WHAT YOU NEED TO DO: Apart from the images, reproduce all of the data word for word.
+++ AVAILABLE RECORDS
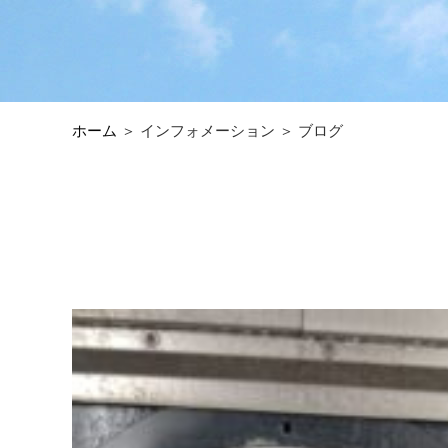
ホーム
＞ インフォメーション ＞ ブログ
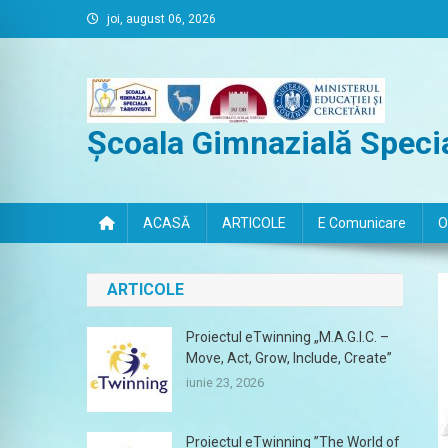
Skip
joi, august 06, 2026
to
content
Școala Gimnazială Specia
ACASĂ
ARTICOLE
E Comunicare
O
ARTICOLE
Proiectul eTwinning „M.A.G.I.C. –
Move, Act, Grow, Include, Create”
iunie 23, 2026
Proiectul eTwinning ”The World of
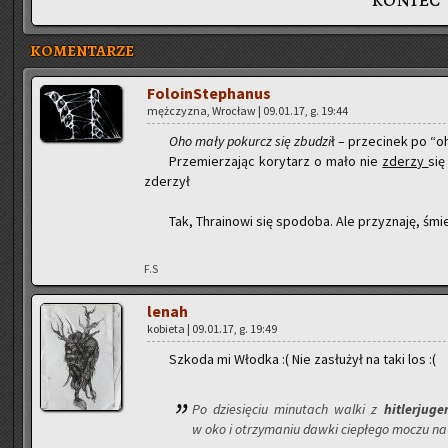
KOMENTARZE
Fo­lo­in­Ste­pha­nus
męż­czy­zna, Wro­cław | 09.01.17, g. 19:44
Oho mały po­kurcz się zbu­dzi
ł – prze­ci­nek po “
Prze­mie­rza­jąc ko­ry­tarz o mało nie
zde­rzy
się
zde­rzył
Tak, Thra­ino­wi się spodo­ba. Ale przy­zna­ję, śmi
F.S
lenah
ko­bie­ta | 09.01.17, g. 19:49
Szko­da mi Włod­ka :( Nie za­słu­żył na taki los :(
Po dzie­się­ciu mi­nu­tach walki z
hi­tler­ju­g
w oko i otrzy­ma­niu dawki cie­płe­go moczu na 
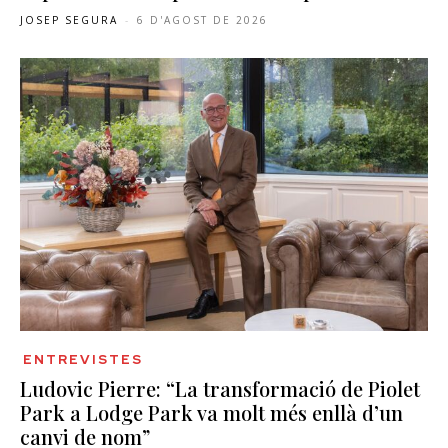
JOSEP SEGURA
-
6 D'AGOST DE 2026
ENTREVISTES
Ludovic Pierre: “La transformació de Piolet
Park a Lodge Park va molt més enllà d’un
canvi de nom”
++++++
EXPECTED ANSWER:
ホーム
＞ インフォメーション ＞ ブログ
Skip
joi, august 06, 2026
to
content
Școala Gimnazială Specia
ACASĂ
ARTICOLE
E Comunicare
O
ARTICOLE
Proiectul eTwinning „M.A.G.I.C. –
Move, Act, Grow, Include, Create”
iunie 23, 2026
Proiectul eTwinning ”The World of
KOMENTARZE
Fo­lo­in­Ste­pha­nus
męż­czy­zna, Wro­cław | 09.01.17, g. 19:44
Oho mały po­kurcz się zbu­dzi
ł – prze­ci­nek po “
Prze­mie­rza­jąc ko­ry­tarz o mało nie
zde­rzy
się
zde­rzył
Tak, Thra­ino­wi się spodo­ba. Ale przy­zna­ję, śmi
F.S
lenah
ko­bie­ta | 09.01.17, g. 19:49
Szko­da mi Włod­ka :( Nie za­słu­żył na taki los :(
Po dzie­się­ciu mi­nu­tach walki z
hi­tler­ju­g
w oko i otrzy­ma­niu dawki cie­płe­go moczu na 
JOSEP SEGURA
-
6 D'AGOST DE 2026
ENTREVISTES
Ludovic Pierre: “La transformació de Piolet
Park a Lodge Park va molt més enllà d’un
canvi de nom”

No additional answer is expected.